You can use profiling gawk to pretty print your awk program. Check the gawk manual for more details:

man gawk

I added few lines to your code to generate desired output, make any adjustments if required:

awk '
        BEGIN {
                print "#DateTime,Reqs,Bats,Dels"
        }
        {
                if ($8 == 41015 && $21 == "requests") {
                        arr["Requests," $1 " " substr($2, 0, 5)] += $20
                }
                if ($8 == 41015 && $22 == "requests") {
                        arr["Requests," $1 " " substr($2, 0, 5)] += $21
                } else {
                        if ($8 == 41100) {
                                arr["Deletes," $1 " " substr($2, 0, 5)] += 1
                        }
                }
                if ($8 == 41015) {
                        arr["Batches," $1 " " substr($2, 0, 5)] += 1
                }
        }


        END {
                for (i in arr) {
                        n = split ( i, V, "," )
                        if ( V[1] == "Batches" )
                                B[V[2]] = arr
                        if ( V[1] == "Requests" )
                                R[V[2]] = arr
                        if ( V[1] == "Deletes" )
                                D[V[2]] = arr
                        T[V[2]]
                }
                for ( k in T )
                        print k,R[k],B[k],D[k]

        }
' OFS=, example.log

DeCoTwc · July 19, 2013, 11:37am

Yeah, one of the downsides of only learning bits and pieces of different languages is I never learned how to construct a proper program, so everything is a one-liner to me.

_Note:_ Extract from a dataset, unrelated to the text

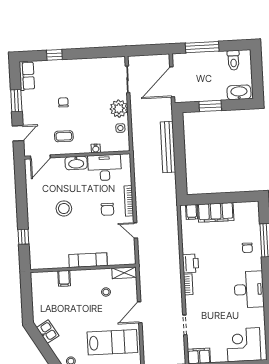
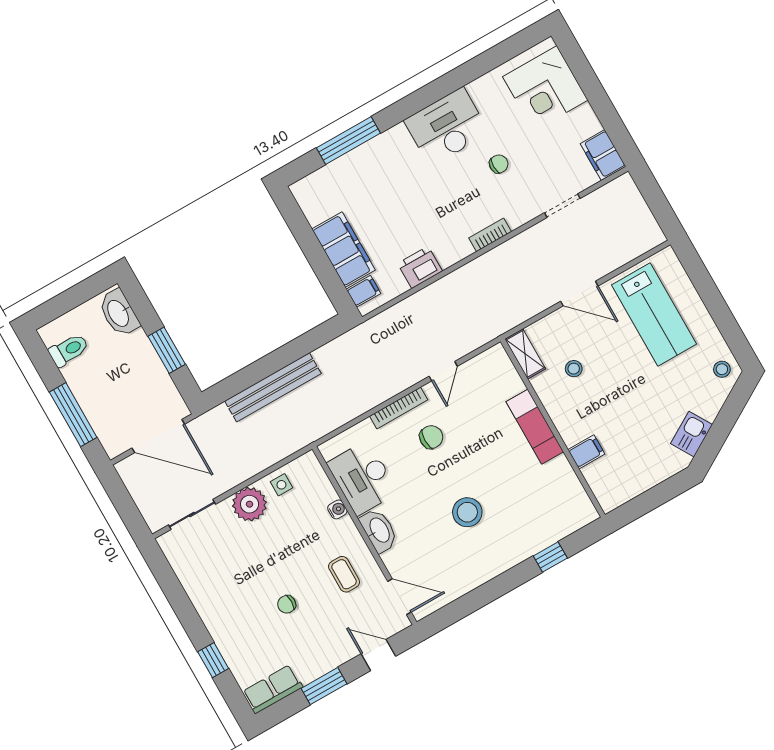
chair: (247, 248) -> (499, 164), moved
printer: (191, 263) -> (420, 267), moved
lab bench: (112, 342) -> (654, 315), turned 180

It's kind of fun though.

The 1500 is because like I said, my input is uniq'd and there's really 75 lines (or 18 of each line). So, where it's saying

awk '{if ($8 == 41015 && $21 == "requests") arr["Requests "$1" "substr($2,0,5)]+=$20;if ($8 == 41015 && $22 == "requests") arr["Requests "$1" "substr($2,0,5)]+=$21; [...]

It's adding up the column with the number of requests which in the full input file adds up to 1500.

Either way, your code looks pretty sweet and I'm going to try to wrap my head around it after I've had a chance to rest. Thanks, as always Corona688. As always, just when I think i'm getting good, you come through and kick me back to the kids table :).